All Group Values Are Identical
Consider:
groups = [0, 0, 0, 0]
No two selected consecutive elements can have the same group, so the longest valid subsequence contains only one word. The algorithm selects the first word and skips every remaining element because their group matches last_group.
Already Alternating Input
Consider:
groups = [0, 1, 0, 1, 0]
Every element can be part of the answer. The algorithm detects a group change at every step and therefore appends every word. This verifies that the greedy strategy does not accidentally discard valid elements.
Long Consecutive Runs
Consider:
groups = [0, 0, 0, 0, 1, 1, 1]
A buggy implementation might try to keep replacing previously selected words within the same run. The correct observation is that any single representative from a run is sufficient.

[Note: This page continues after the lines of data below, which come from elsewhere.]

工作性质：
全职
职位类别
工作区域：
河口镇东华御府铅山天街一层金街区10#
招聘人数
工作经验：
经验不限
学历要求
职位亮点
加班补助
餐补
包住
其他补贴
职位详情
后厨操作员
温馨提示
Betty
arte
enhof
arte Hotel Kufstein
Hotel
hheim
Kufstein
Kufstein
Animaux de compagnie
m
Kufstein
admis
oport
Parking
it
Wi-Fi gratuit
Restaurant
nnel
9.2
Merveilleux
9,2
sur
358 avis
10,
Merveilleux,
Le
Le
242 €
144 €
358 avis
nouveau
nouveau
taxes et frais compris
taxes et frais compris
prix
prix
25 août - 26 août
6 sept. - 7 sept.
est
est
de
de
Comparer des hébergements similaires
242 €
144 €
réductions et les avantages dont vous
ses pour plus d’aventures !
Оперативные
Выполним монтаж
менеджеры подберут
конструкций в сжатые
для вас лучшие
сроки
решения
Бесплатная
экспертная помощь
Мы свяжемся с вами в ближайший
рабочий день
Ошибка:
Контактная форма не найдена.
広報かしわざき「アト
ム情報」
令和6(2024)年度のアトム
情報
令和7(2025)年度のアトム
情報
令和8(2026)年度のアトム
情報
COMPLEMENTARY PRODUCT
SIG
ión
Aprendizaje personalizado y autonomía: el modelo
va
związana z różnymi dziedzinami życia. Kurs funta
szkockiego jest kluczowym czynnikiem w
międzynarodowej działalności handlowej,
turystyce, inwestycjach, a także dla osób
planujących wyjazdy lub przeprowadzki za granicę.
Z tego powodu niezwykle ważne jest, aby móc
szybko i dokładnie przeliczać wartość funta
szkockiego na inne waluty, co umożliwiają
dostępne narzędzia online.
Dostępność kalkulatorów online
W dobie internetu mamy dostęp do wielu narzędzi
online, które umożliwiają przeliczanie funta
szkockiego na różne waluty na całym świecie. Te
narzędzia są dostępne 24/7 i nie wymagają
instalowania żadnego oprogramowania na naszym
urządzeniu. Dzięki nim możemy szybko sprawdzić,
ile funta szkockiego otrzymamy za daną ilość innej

The greedy algorithm simply keeps the first representative and then selects the first element of the next run, producing an optimal answer.
Multiple Optimal Answers
Consider:
words = ["e", "a", "b"]
groups = [0, 0, 1]
Both ["e", "b"] and ["a", "b"] are optimal solutions. The problem allows returning any longest valid subsequence. The implementation consistently returns the one produced by taking the earliest valid representative from each group run.